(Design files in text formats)
——————————
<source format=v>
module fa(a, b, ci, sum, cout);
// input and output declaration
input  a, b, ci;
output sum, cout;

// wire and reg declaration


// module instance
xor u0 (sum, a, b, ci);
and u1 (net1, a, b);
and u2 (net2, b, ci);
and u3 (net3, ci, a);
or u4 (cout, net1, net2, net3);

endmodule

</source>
——————————
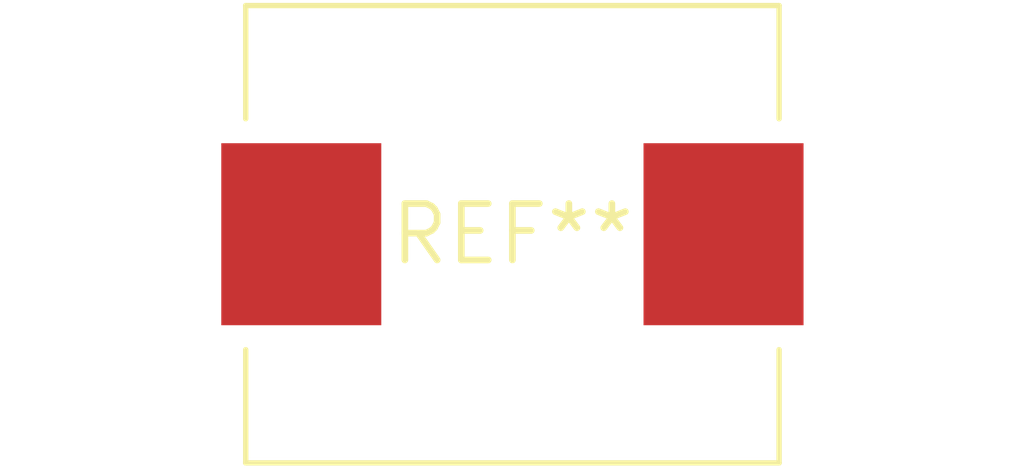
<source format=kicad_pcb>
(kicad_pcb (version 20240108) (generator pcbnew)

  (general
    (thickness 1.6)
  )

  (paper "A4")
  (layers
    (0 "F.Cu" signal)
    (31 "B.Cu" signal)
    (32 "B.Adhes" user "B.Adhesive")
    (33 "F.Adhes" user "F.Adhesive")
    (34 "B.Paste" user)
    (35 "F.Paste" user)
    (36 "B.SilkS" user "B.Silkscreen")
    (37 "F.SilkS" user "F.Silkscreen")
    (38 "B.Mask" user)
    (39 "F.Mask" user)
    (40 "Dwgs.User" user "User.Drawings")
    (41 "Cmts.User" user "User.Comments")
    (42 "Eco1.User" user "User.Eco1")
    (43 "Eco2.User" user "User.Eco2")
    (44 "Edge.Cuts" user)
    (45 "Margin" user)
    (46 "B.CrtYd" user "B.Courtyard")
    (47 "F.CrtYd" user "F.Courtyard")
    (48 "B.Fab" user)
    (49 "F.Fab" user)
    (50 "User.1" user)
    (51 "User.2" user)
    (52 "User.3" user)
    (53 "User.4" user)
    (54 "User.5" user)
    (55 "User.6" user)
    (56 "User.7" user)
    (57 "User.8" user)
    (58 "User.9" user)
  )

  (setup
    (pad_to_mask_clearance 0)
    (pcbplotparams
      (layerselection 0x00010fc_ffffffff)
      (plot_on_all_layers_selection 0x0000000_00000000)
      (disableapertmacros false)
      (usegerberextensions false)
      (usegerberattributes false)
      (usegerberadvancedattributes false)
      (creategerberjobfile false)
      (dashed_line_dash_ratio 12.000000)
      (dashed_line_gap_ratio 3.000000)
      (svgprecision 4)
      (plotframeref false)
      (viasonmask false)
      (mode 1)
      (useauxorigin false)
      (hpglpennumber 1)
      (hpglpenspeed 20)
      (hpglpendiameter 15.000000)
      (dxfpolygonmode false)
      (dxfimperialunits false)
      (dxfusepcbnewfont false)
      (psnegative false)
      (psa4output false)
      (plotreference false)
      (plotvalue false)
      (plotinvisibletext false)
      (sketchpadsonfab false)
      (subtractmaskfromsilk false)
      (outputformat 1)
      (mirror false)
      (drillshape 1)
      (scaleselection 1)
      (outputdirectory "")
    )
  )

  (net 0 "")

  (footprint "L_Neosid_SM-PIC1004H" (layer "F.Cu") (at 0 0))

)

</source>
——————————
EXERCISE DESCRIPTION :: Copy out only the lines of the records above from the one with "(dxfimperialunits false)" through the one with "(subtractmaskfromsilk false)", exactly as they stand, both included.

ANSWER TO THE PROBLEM ::
      (dxfimperialunits false)
      (dxfusepcbnewfont false)
      (psnegative false)
      (psa4output false)
      (plotreference false)
      (plotvalue false)
      (plotinvisibletext false)
      (sketchpadsonfab false)
      (subtractmaskfromsilk false)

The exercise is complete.